Von Werbung, Selbsttäuschung und Psychotherapie

Stellen Sie sich vor, Sie sprechen in Ihrer Psychotherapiesitzung über sehr persönliche Probleme und vielleicht sogar über eine Diagnose. Später gehen Sie dann einkaufen oder sind auf Social Media unterwegs und nehmen eine Werbung zu dem Thema aus Ihrer Psychotherapiesitzung wahr. Wie geht es Ihnen damit?

Dass die Werbung überhaupt etwas in Ihnen auslöst, liegt an einer Art Selbsttäuschung. Egal, wie überzeugt wir davon sind, völlig objektiv zu denken – das tun wir meistens nicht. Kognitive Verzerrungen nennen sich diese kleinen oder großen Denkfehler, die uns so oft unterlaufen. Doch sie haben ihren Sinn, denn sie helfen uns, die Welt zu erfassen. Mal vereinfachen wir aus Zeitdruck oder Effizienz, mal helfen uns kognitive Verzerrungen bei der Entscheidungsfindung oder wir bilden uns eine Meinung aus einem einzelnen Argument. In der Forschung gibt es zahlreiche Begriffe für verschiedene Fehlerkategorien: Der Illusory Truth Effect beschreibt zum Beispiel das Phänomen, dass sich die Glaubwürdigkeit einer Information erhöht, wenn wir sie mehrmals wahrnehmen. Deshalb bewerten wir Fake News auch dann oft als wahr, wenn sie sich wiederholen. Der Negativity Bias wiederum sagt aus, dass wir uns an Negatives häufig besser erinnern, als an Positives, weil wir ihm ein größeres Gewicht zuschreiben.

Doch zurück zu unserem Beispiel aus der Psychotherapie: Ihre Aufmerksamkeit wird vermutlich erhöht sein, wenn Sie die Werbung sehen oder hören. Sie begegnen Ihrem Thema zumindest das zweite Mal – das wird Ihre Sensibilität dafür wahrscheinlich erhöhen. Es wird sich auch eine emotionale Reaktion einstellen. Vielleicht empfinden Sie Angst oder Unbehagen, von dem Thema verfolgt zu werden. Oder Sie sind erleichtert, weil Ihnen vor Augen geführt wird, dass Sie nicht allein mit den Problemen sind. Da wir Menschen gerne Informationen selektieren – also immer nur einen Teil davon bewusst wahrnehmen – kann es auch sein, dass Ihnen beim Hören oder Sehen der Werbung ein sogenannter Bestätigungsfehler (Confirmation Bias) unterläuft. Dann würden Sie alle Informationen, die etwas anderes behaupten als Ihr*e Psychotherapeut*in, schlicht ignorieren. Die Werbung wäre also entweder eine Bestätigung für Sie oder Sie würden sich gar nicht an sie erinnern.
Zuletzt ist noch ein anderer Fall denkbar: Wenn Sie beispielsweise dazu neigen, Dinge zu dramatisieren oder zu katastrophisieren und dies in der Psychotherapie bearbeitet werden soll, könnte eine Werbung, die ihrerseits selbst etwas dramatisiert, diese Bearbeitung verhindern. Kurz gesagt: Werbung kann bestehende Denkmuster verstärken und ihre Auflösung blockieren.

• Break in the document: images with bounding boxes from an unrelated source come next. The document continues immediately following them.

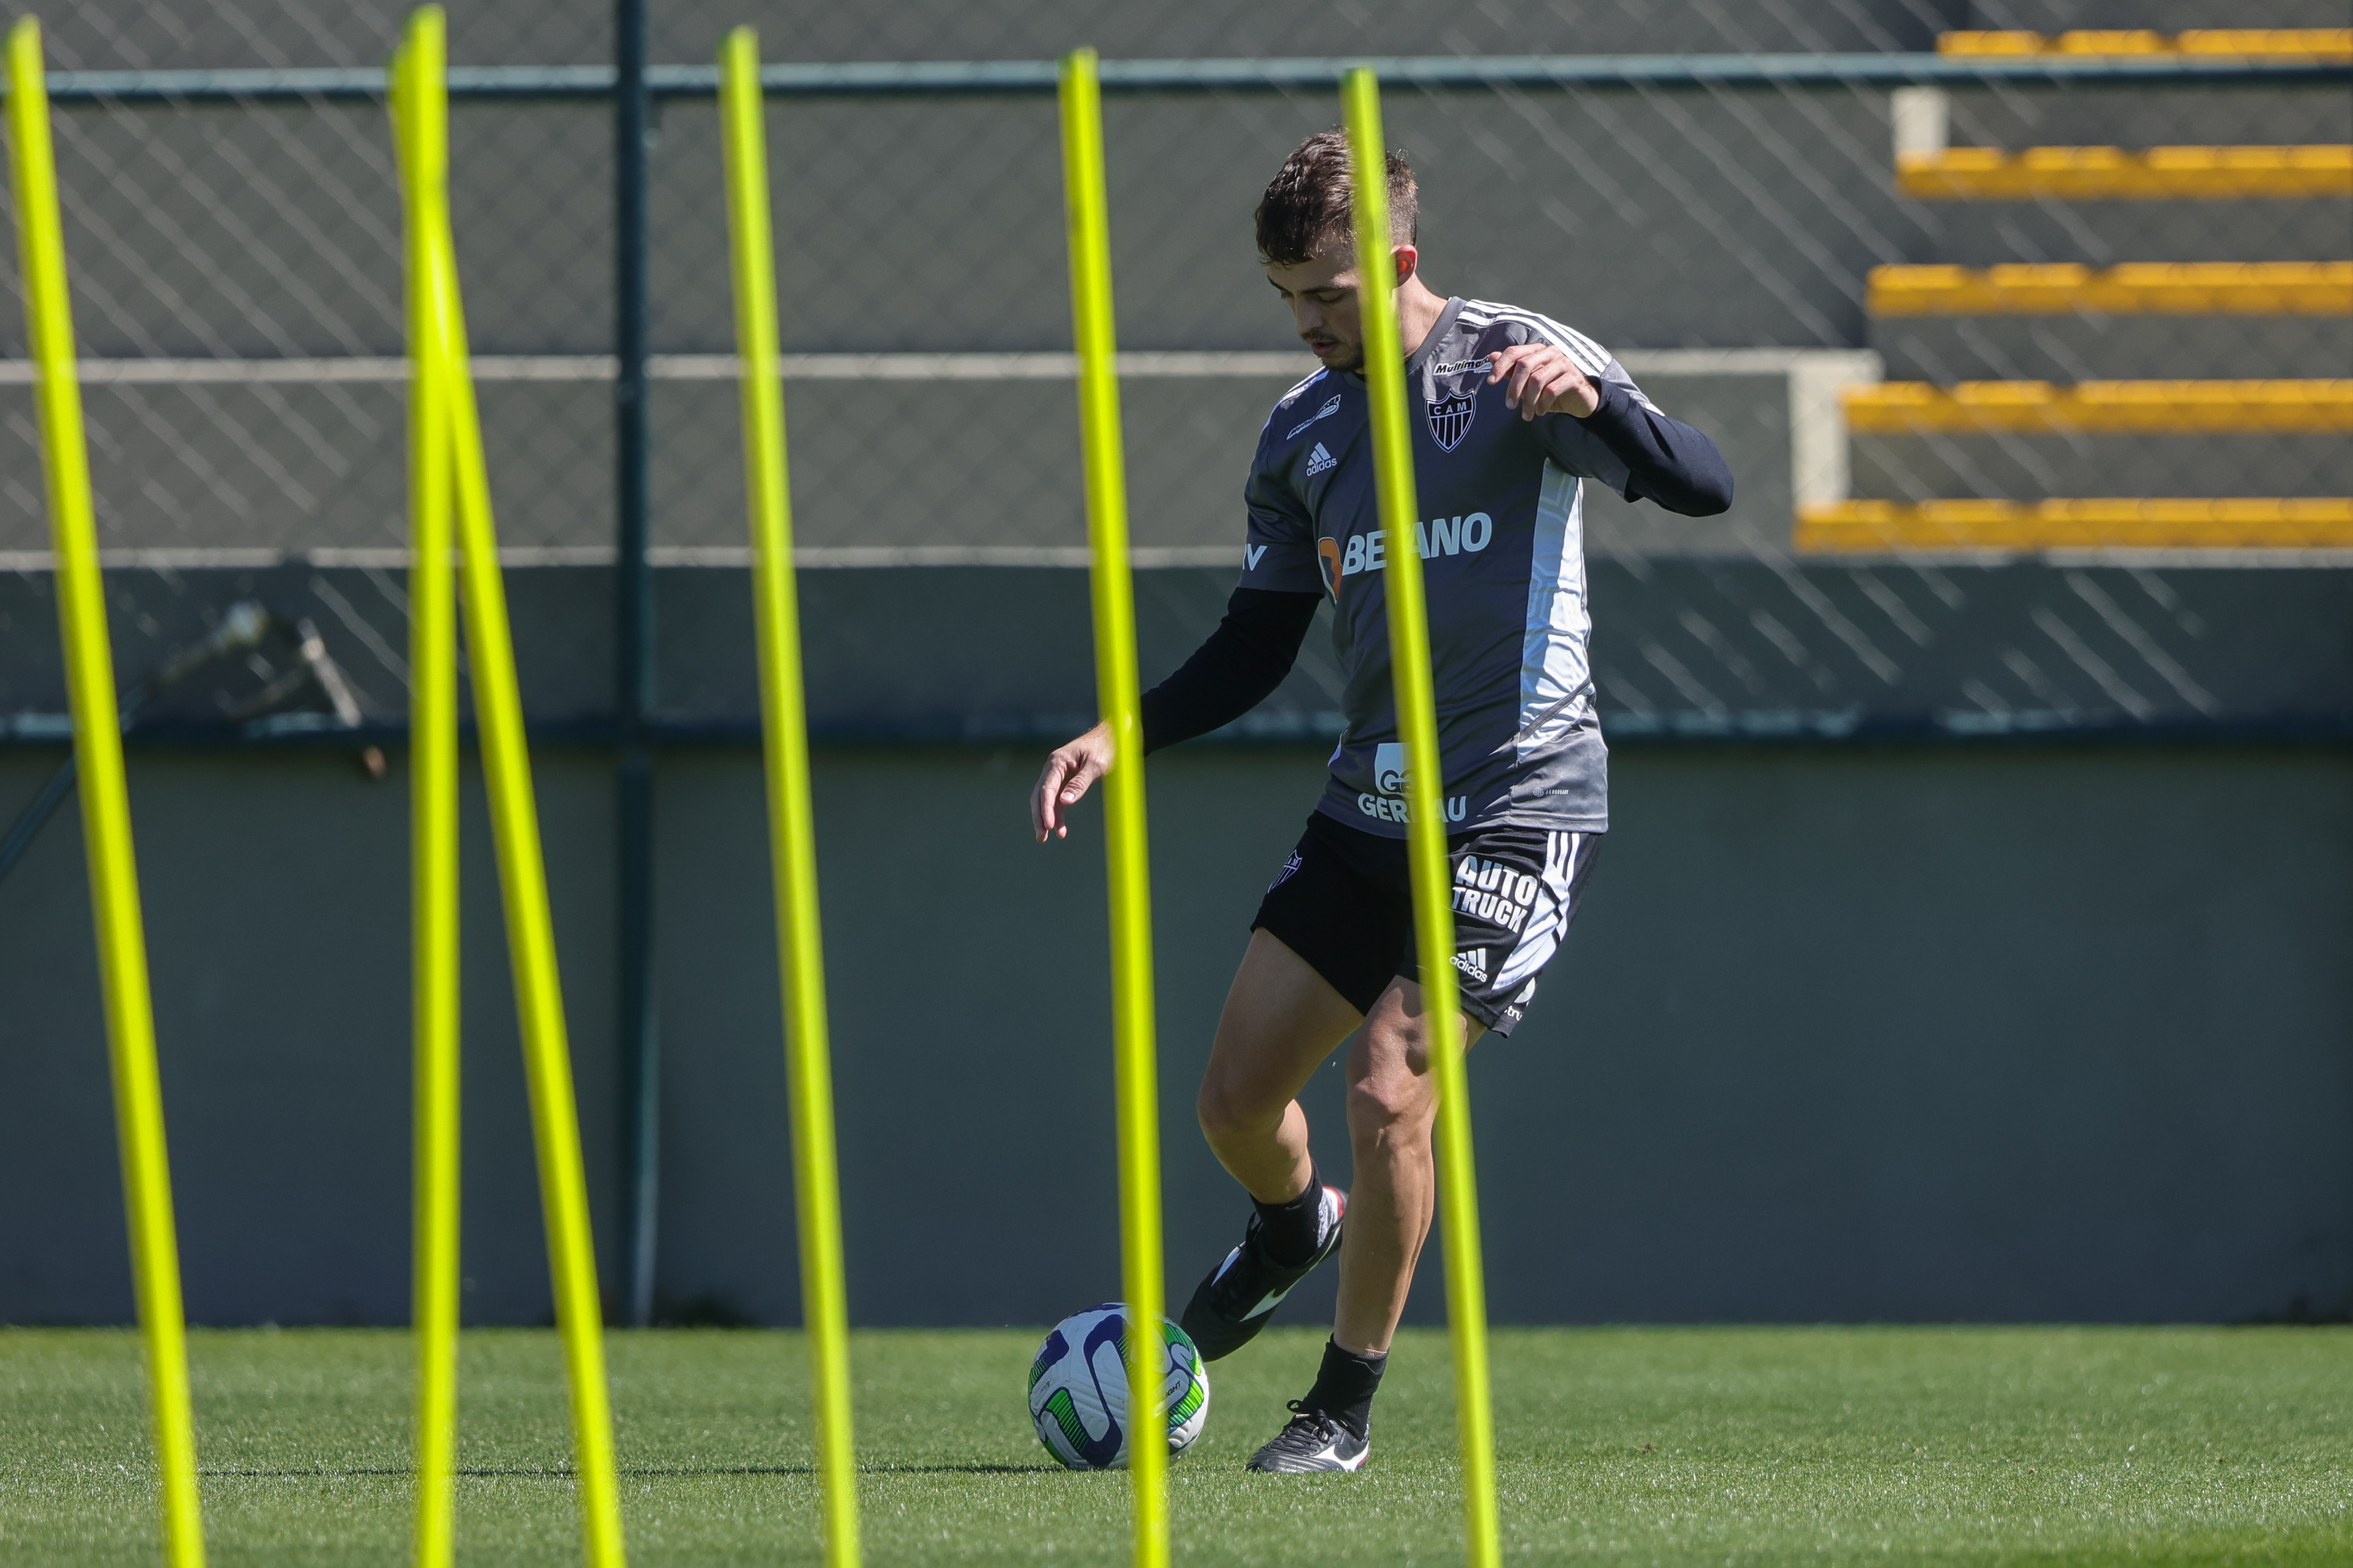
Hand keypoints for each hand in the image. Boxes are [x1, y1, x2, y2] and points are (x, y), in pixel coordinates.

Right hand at [1031, 721, 1113, 841]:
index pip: (1046, 788)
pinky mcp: (1065, 781)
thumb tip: (1064, 802)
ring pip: (1046, 799)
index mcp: (1057, 761)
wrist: (1113, 737)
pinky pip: (1057, 800)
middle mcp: (1053, 768)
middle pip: (1040, 795)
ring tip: (1044, 838)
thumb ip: (1080, 783)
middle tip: (1041, 837)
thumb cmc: (1106, 748)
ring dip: (1046, 818)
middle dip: (1039, 816)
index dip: (1045, 809)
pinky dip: (1057, 814)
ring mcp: (1058, 774)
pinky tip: (1060, 829)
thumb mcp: (1096, 766)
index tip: (1048, 825)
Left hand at [1487, 344, 1598, 419]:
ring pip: (1537, 379)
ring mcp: (1563, 363)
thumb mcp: (1528, 383)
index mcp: (1537, 351)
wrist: (1579, 400)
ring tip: (1526, 415)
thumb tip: (1491, 357)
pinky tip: (1540, 412)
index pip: (1514, 352)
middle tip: (1510, 406)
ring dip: (1529, 401)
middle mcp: (1550, 353)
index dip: (1500, 366)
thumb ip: (1511, 371)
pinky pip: (1552, 390)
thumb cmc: (1550, 390)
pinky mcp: (1573, 377)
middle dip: (1514, 387)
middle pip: (1524, 365)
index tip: (1490, 382)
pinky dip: (1542, 404)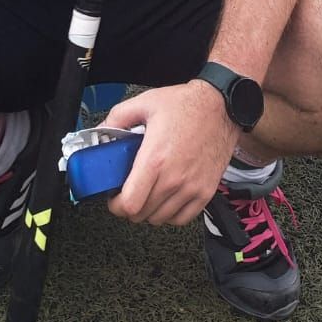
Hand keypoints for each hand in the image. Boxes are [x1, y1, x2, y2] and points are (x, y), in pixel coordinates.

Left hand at [105, 82, 237, 225]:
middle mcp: (173, 178)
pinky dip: (170, 214)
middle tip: (130, 191)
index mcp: (155, 159)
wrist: (220, 107)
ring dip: (149, 210)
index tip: (114, 198)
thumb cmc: (185, 105)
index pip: (130, 204)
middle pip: (142, 214)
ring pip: (160, 219)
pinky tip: (166, 198)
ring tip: (148, 192)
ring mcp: (191, 188)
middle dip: (130, 206)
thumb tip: (101, 130)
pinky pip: (181, 219)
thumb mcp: (145, 102)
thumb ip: (118, 118)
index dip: (116, 205)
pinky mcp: (205, 192)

Egal, wie Sie auf die Werbung reagieren: Alle Effekte werden durch verschiedene Werbetechniken verstärkt. Das heißt, Sie sind hier den Denkfehlern besonders stark ausgeliefert. Aller Wahrscheinlichkeit nach würden Sie sich deshalb intensiv mit dem Thema aus Psychotherapiesitzung und Werbung auseinandersetzen und ihm womöglich eine größere Bedeutung zumessen, als es in der Realität besitzt.

Weber, Silvana, und Elena Knorr. „Kognitive Verzerrungen und die Irrationalität des Denkens“. Die Psychologie des Postfaktischen: Über Fake News, „Lügenpresse“, Clickbait & Co, Springer Berlin Heidelberg, 2020, S. 103–115.